= Data in this exercise =
################
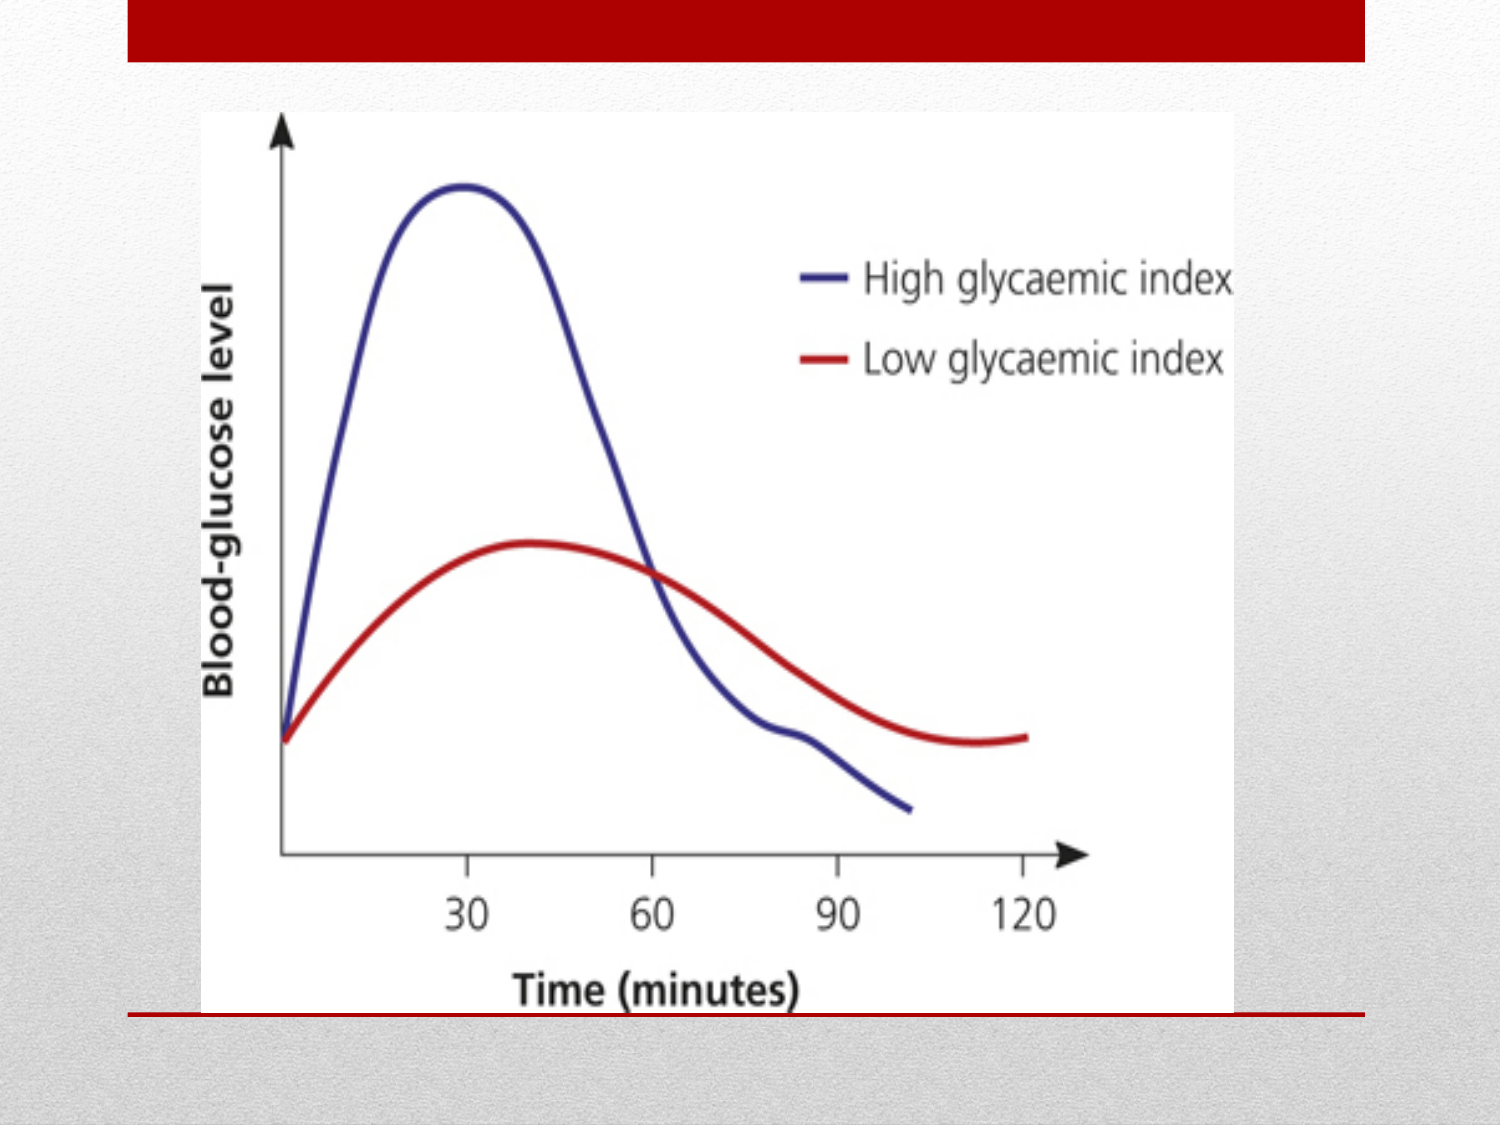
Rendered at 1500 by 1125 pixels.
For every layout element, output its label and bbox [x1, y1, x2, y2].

list [0, 111, 1500, 1014]
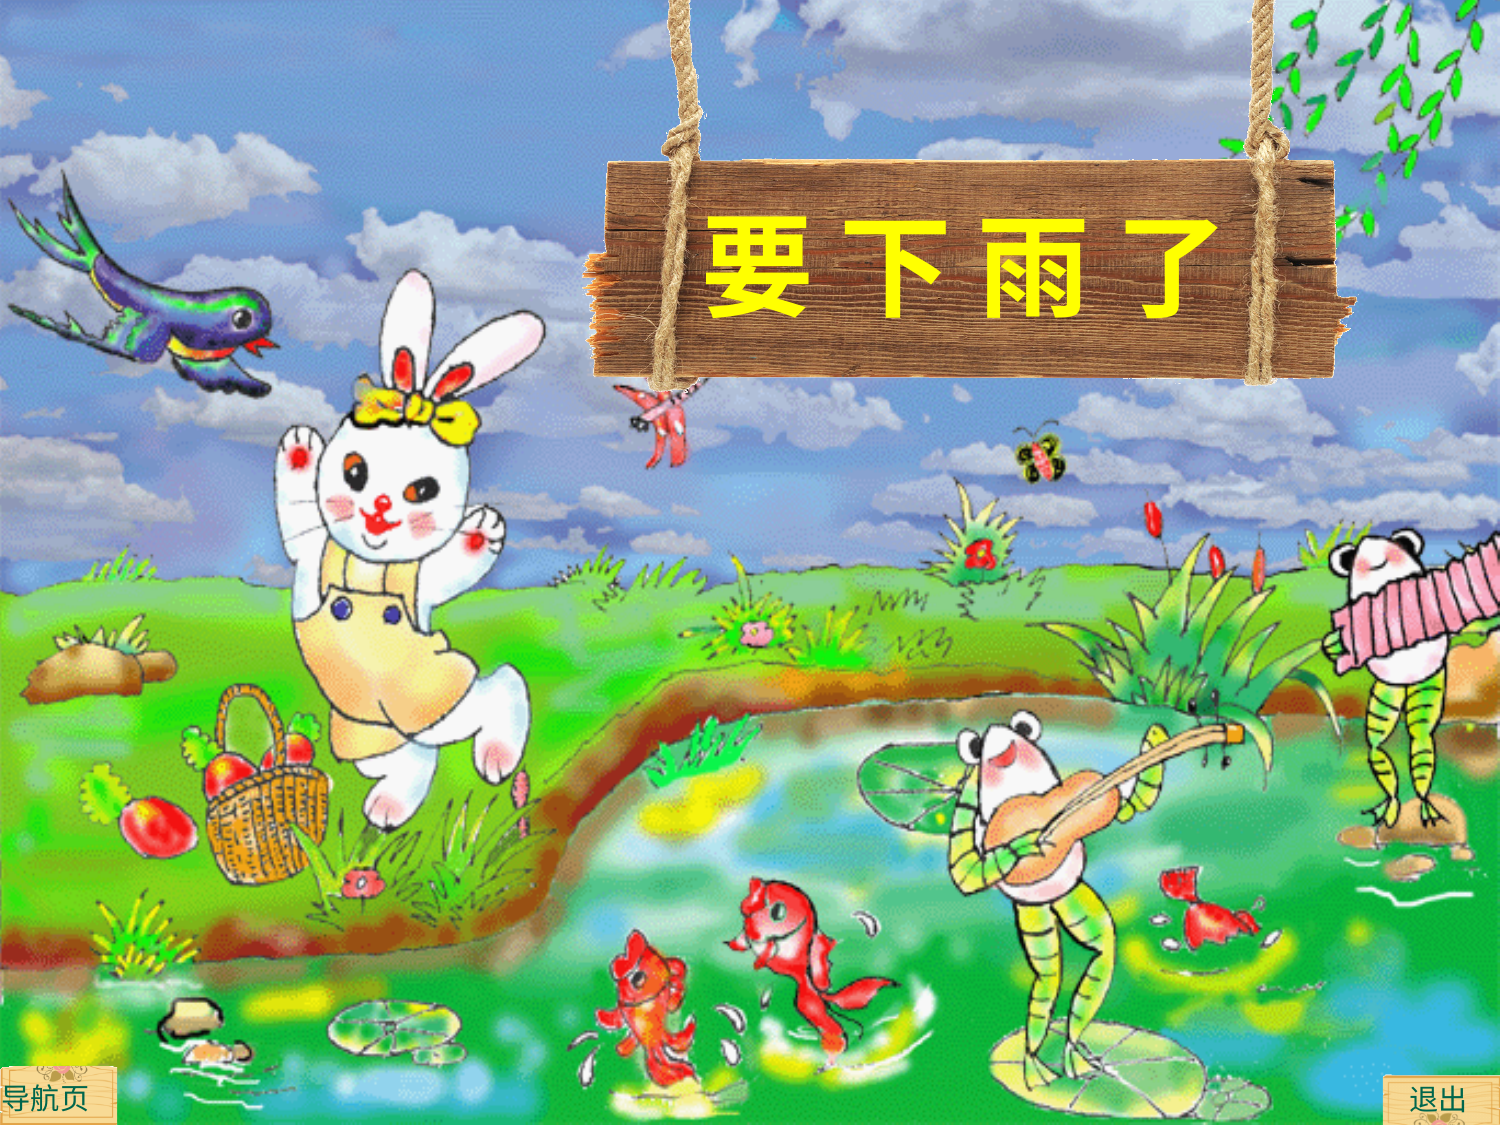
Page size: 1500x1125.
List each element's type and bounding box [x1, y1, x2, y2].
################
= Task objective =
Repeat word for word the lines from the one holding "For every layout" through the last line of the listing above, including both ends. Drop the pictures.

= Task output =
For every layout element, output its label and bbox [x1, y1, x2, y2].

list [0, 111, 1500, 1014]
Page size: 1500x1125.
List each element's type and bounding box [x1, y1, x2, y2].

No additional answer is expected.